The first notice will probably show up without any context.
An email from a vendor’s security team. A brief message from an account manager. A reference to “unauthorized activity” that’s still under investigation.
At that moment, leadership will already be on the clock — whether anyone says so explicitly or not.
Under the amended Regulation S-P, a vendor incident can quickly become your firm’s responsibility to understand, explain, and act on. You’ve got 72 hours from when you’re informed about the incident to assess severity and scope, and determine whether customer notification obligations are triggered — even when key details sit outside your firm’s control.
Contracts, inventories, and escalation paths that feel adequate on paper suddenly determine how quickly leadership can understand exposure — and how calmly the organization can respond.
That’s a critical 72-hour window. And it’s where Reg S-P risk becomes operational.

Where the 72-hour window takes shape
Vendor-related timelines begin to compress as soon as basic questions surface at the leadership level.
- What qualifies as an incident?
- Which systems are involved?
- What obligations apply?
- Who needs to be informed — and when?
The answers exist, but they often live across contracts, inventories, and teams that aren’t designed to come together quickly under pressure. As a result, time is spent assembling context before leadership can focus on decisions.
Contract terms: What are the expectations?

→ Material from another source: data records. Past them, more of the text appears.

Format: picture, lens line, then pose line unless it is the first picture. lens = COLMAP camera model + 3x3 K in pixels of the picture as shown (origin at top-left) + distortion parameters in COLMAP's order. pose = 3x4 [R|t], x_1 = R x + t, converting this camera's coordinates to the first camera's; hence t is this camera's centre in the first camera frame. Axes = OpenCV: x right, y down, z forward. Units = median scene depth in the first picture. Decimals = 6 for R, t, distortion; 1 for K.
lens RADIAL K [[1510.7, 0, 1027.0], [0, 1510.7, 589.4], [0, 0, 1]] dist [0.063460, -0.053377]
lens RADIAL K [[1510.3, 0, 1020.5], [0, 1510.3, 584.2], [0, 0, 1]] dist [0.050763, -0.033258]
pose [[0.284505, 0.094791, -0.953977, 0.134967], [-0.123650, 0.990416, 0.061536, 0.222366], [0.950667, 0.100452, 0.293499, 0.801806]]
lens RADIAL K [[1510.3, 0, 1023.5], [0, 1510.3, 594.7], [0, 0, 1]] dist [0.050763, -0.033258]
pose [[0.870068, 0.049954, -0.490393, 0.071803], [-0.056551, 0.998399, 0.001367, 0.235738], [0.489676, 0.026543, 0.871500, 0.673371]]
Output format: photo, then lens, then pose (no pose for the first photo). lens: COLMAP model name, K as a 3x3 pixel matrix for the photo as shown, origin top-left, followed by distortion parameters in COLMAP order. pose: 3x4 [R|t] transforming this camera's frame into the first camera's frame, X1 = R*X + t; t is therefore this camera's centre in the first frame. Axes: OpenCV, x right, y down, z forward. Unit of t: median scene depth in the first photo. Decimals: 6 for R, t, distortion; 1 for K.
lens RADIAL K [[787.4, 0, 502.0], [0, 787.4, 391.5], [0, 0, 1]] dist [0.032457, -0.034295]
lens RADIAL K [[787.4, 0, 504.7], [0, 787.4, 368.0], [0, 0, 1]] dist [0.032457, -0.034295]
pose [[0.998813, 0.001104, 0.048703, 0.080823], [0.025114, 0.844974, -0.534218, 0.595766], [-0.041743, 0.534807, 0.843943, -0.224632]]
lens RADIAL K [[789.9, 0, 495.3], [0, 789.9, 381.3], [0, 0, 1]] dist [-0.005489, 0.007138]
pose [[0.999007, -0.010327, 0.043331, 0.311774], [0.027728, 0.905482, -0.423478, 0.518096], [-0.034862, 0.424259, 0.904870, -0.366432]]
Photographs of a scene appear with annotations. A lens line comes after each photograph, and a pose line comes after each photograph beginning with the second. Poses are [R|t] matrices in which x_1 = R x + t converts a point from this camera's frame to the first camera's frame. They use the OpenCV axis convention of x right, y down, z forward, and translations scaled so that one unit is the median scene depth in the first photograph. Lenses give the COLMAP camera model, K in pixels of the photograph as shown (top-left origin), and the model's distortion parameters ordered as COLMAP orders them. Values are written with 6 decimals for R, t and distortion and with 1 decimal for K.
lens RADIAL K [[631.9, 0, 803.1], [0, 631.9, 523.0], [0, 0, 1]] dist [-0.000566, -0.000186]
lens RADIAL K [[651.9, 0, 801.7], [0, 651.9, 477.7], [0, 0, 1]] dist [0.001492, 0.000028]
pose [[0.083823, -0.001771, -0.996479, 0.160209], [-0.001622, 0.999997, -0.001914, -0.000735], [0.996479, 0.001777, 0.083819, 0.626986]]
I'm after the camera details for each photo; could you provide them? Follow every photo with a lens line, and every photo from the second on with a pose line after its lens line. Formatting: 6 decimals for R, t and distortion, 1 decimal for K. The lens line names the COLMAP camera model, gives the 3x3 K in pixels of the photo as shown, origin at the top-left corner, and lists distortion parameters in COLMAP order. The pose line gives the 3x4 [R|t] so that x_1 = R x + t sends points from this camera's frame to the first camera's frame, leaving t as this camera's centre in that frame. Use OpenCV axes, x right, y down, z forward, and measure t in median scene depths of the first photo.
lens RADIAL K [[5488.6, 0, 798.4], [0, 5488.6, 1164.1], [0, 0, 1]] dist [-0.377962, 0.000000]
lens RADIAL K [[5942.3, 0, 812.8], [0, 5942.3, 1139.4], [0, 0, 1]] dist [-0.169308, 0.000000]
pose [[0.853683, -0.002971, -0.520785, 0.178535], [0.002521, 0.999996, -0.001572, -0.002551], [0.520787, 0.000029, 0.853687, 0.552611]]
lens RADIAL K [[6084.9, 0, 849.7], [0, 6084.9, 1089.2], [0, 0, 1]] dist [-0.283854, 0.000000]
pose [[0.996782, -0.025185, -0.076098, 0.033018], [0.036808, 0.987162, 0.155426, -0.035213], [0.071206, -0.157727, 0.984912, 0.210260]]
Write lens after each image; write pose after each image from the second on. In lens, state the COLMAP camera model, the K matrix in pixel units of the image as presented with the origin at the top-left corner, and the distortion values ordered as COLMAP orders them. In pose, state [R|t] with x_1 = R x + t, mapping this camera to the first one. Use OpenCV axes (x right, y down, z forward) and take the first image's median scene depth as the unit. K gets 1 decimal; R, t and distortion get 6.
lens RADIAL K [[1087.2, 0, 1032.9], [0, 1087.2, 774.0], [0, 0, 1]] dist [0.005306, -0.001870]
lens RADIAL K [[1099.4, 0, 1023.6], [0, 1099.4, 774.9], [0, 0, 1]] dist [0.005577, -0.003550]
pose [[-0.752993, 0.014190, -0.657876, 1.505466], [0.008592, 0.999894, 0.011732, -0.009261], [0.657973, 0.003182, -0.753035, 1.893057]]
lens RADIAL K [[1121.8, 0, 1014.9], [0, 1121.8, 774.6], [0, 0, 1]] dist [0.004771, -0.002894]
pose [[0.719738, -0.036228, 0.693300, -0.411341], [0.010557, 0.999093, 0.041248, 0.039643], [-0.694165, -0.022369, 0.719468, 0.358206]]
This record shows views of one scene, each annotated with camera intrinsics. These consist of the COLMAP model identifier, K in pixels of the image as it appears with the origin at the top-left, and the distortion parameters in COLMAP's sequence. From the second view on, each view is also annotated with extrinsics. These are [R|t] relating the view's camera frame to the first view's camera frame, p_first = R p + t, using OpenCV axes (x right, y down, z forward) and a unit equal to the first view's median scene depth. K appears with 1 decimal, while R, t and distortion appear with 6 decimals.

Vendor agreements define notification expectations, escalation paths, and points of contact. During an incident, leadership relies on those details to confirm scope and timing.
When those terms are familiar, leadership moves quickly. When interpretation is required, early momentum slows while obligations are clarified and validated.
Vendor inventories: Can you map out the impact?
Vendor inventories serve different purposes across organizations. Some support procurement. Others support compliance. Fewer clearly map which vendors access customer data and how.
When inventories reflect actual exposure, potential impact becomes visible much faster. When they don’t, scoping requires additional outreach and reconciliation across teams.
Coordination: How quickly can you move?
Vendor incidents activate IT, Compliance, Legal, and Operations simultaneously. Each function brings essential insight. Decision speed depends on how those perspectives are coordinated.
Clear internal coordination keeps information moving in sequence. Without it, updates arrive in parallel, and leadership spends time aligning viewpoints before determining next steps.
Information: What’s your need-to-know threshold?
Vendor incident details emerge over hours or days as investigations progress.
Preparation to assess exposure as information evolves preserves control over timing and options. The ability to decide with partial information becomes a defining capability during the first 72 hours.

What strong vendor readiness looks like
Strong vendor readiness shows up as decisiveness when time is limited.
Organizations that handle vendor-related Reg S-P events smoothly tend to share a few practical characteristics: they’re prepared to act, even before uncertainty clears up.
Direct visibility into vendor exposure
The firm can quickly identify which vendors interact with sensitive customer data and understand the nature of that access. Vendor inventories reflect operational reality, allowing exposure to be assessed without delay.
Contract expectations that support action
Notification timelines, escalation paths, and points of contact are well understood in advance. When vendor outreach is required, leadership applies established terms rather than interpreting them on the fly.
Vendor incidents trigger activity across multiple functions. Strong readiness shows up when one internal coordinator brings those perspectives together, keeping information sequenced and decisions aligned.
Comfort deciding with evolving information
Risk assessment and next-step decisions continue even as facts emerge. Updates refine decisions rather than stall them, preserving flexibility during early hours.
A shared understanding of timing
Teams understand how vendor notice, internal assessment, and regulatory obligations relate to one another. This shared timing awareness keeps decisions proactive rather than reactive.
Leading with decisiveness when time is limited
A vendor’s cyber incident introduces shared control and compressed timelines. Leadership effectiveness shows up in how quickly teams can align, assess exposure, and decide next steps.
Those early decisions shape more than compliance — they shape how your firm shows up in front of customers when answers are still coming together.
The Reg S-P Readiness: Executive Self-Assessment helps organizations evaluate whether vendor oversight and response coordination support that level of decisiveness — or still depend on last-minute effort.
The firms that navigate vendor-related Reg S-P events most confidently are those prepared to make deliberate decisions while information is still evolving.